Sun Jan 7, 2024, 11:36 AM
Jan 2024

Source: Poverty

Killing all 800 million of them would have very little effect on climate change.

Killing 300 million Americans might have some effect, I think, or perhaps killing a billion Chinese. We might be able to address climate change rapidly by killing both all the Chinese, and all the Americans together.

The problem, I think, has less to do with the raw number of people than it does with the number of people who want to live like Americans, or even like Germans or even, as may be the case for India, like the Chinese.

Who deserves to die so the survivors can declare themselves "Green?"

It is well understood that in cultures where women are well educated, where people feel secure in their homes, where there is reliable and effective health care, negative population growth is observed, for example, Japan and Finland.

I note that countries experiencing declining birth rates consider the event to be problematic, since a reduced younger population is required to support a growing older population.

If one is to accept my belief that this is true that the way to address population growth is to address poverty, arguably the real issue to address is that of poverty as opposed to absolute numbers in the population. I would disagree with those who think that the way to address poverty is to convert wilderness into industrial parks for wind turbines and solar cells and, in addition, covert the Congo River basin into cobalt mines to support batteries.

Clean, carbon free energy has been well known since the 1950's, and began to scale in the 1960's and 1970's. People comfortable with fossil fuels and not with clean. carbon free energy were trained by dishonest marketing to hate clean carbon free energy, engaging in absurd fetishes that still appear here and elsewhere.

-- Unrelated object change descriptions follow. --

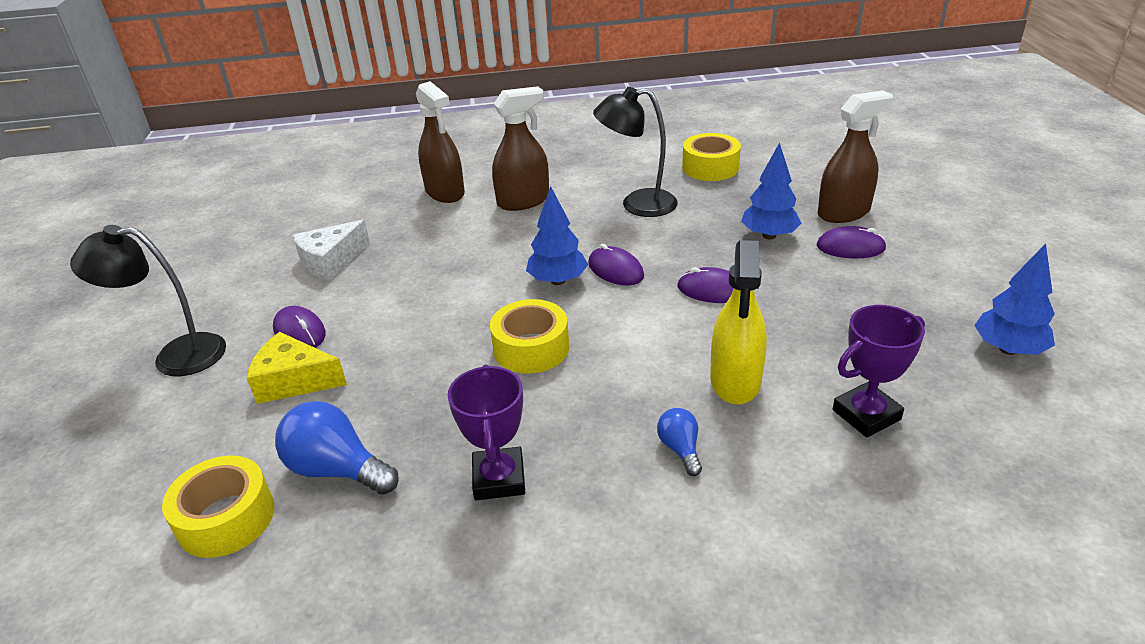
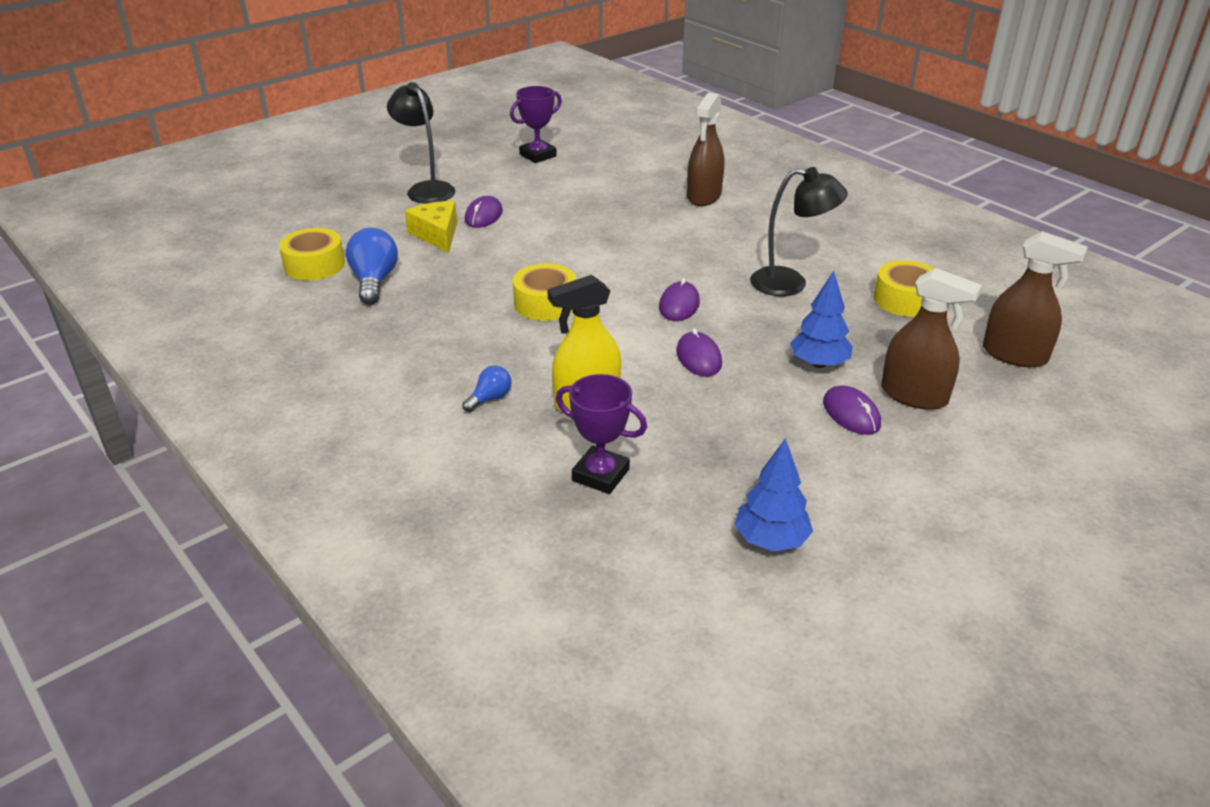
camera: 55 degrees right, 0 degrees up
(331, 261) = (568, 192): white cheese -> none
(499, 479) = (408, 338): purple trophy -> purple trophy (538, 155)
(523, 201) = (732, 232): brown spray bottle -> brown spray bottle (1014, 355)
(557, 280) = (637, 285): blue tree -> none
(637, 204) = (790, 283): black lamp -> black lamp turned 135 degrees clockwise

One can see, for instance, over in the Ennui and Excuses forum, fossil fuel salespeople who are working to rebrand fossil fuels as "hydrogen" (accompanied by exergy destruction) whipping the crowds up into paroxysms of stupidity carrying on about trivial tritium releases at Fukushima.

Maybe we can skip killing off the Chinese and Indians who want to live like Americans, thinking, somehow, that they have a right to do so.

They seem to be doing something meaningful about climate change as opposed to wallowing in fear and ignorance:



Reactor Database.

I could be wrong about this, but I kind of have the opinion that the use of fossil fuels to support the population may have more to do with climate change than the population itself.

I do agree that the carrying capacity of the planet has been exceeded, probably since the 1960's or 1970's, but it's not clear that increasing death rates is necessarily an ethical approach to addressing the problem.